• Excerpt provided:
▬▬▬▬▬▬

Because it is difficult for the original data to reflect directly the state of the physical environment, we used a sliding window to extract six features—mean, standard deviation, median, skewness, kurtosis, and quartile range—which were proven effective in an existing study [23]. Skewness and kurtosis describe the steepness and symmetry of a distribution, respectively. These statistics were compared with those of a Gaussian distribution.

3.3. Operation Behavior

When a user watches a video, he or she may engage in various click operation behaviors. We recorded operations including playback, pausing, skipping, and quitting, as well as the duration of each operation, to represent the entire video watching process. The features we extracted for operational behavior included cumulative watching time, pause time, drag time, number of playbacks, number of pauses, number of drags, playback ratio, pause ratio, drag ratio, and semantic weight, which were obtained from the user operation sequence using two-level analysis and quantification.

Level 1: Serialization. First, the click operations were coded and serialized. The records of a users’ playback, quitting, pausing, and dragging operations are represented by 1, 2, 3, and 4, respectively. For example, the sequence of operations in Figure 2 is serialized as “1314432”.

Level 2: Weighting behavior patterns. Second, we defined two semantics: stable and unstable. Next, we used fuzzy string matching to calculate the semantic weight of the operation sequence. Each semantic contained multiple substrings of length n. According to the study of [18], we counted substrings of length four (called a pattern) in all operation sequences, selected the top 50 most frequent substrings, and assigned semantics to them, as shown in

Table 1. Final representation of semantics with $n=4,k=50$.

▬▬▬▬▬▬

• Supplied material:
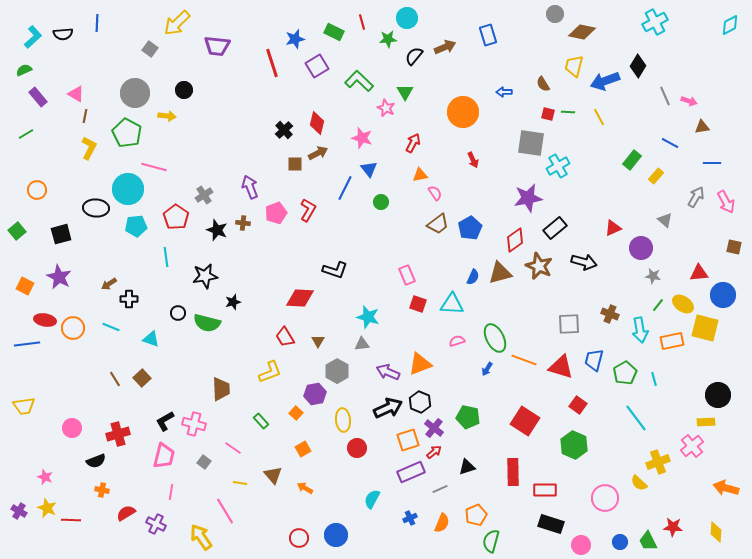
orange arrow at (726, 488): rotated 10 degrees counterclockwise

▬▬▬▬▬▬

• Task prompt:
In the excerpt on video-watching features, can you repeat the part between "When a user" and "analysis and quantification.", inclusive, and swap "cumulative watching time" for "total watching time"?

• Complete response:
When a user watches a video, he or she may engage in various click operation behaviors. We recorded operations including playback, pausing, skipping, and quitting, as well as the duration of each operation, to represent the entire video watching process. The features we extracted for operational behavior included total watching time, pause time, drag time, number of playbacks, number of pauses, number of drags, playback ratio, pause ratio, drag ratio, and semantic weight, which were obtained from the user operation sequence using two-level analysis and quantification.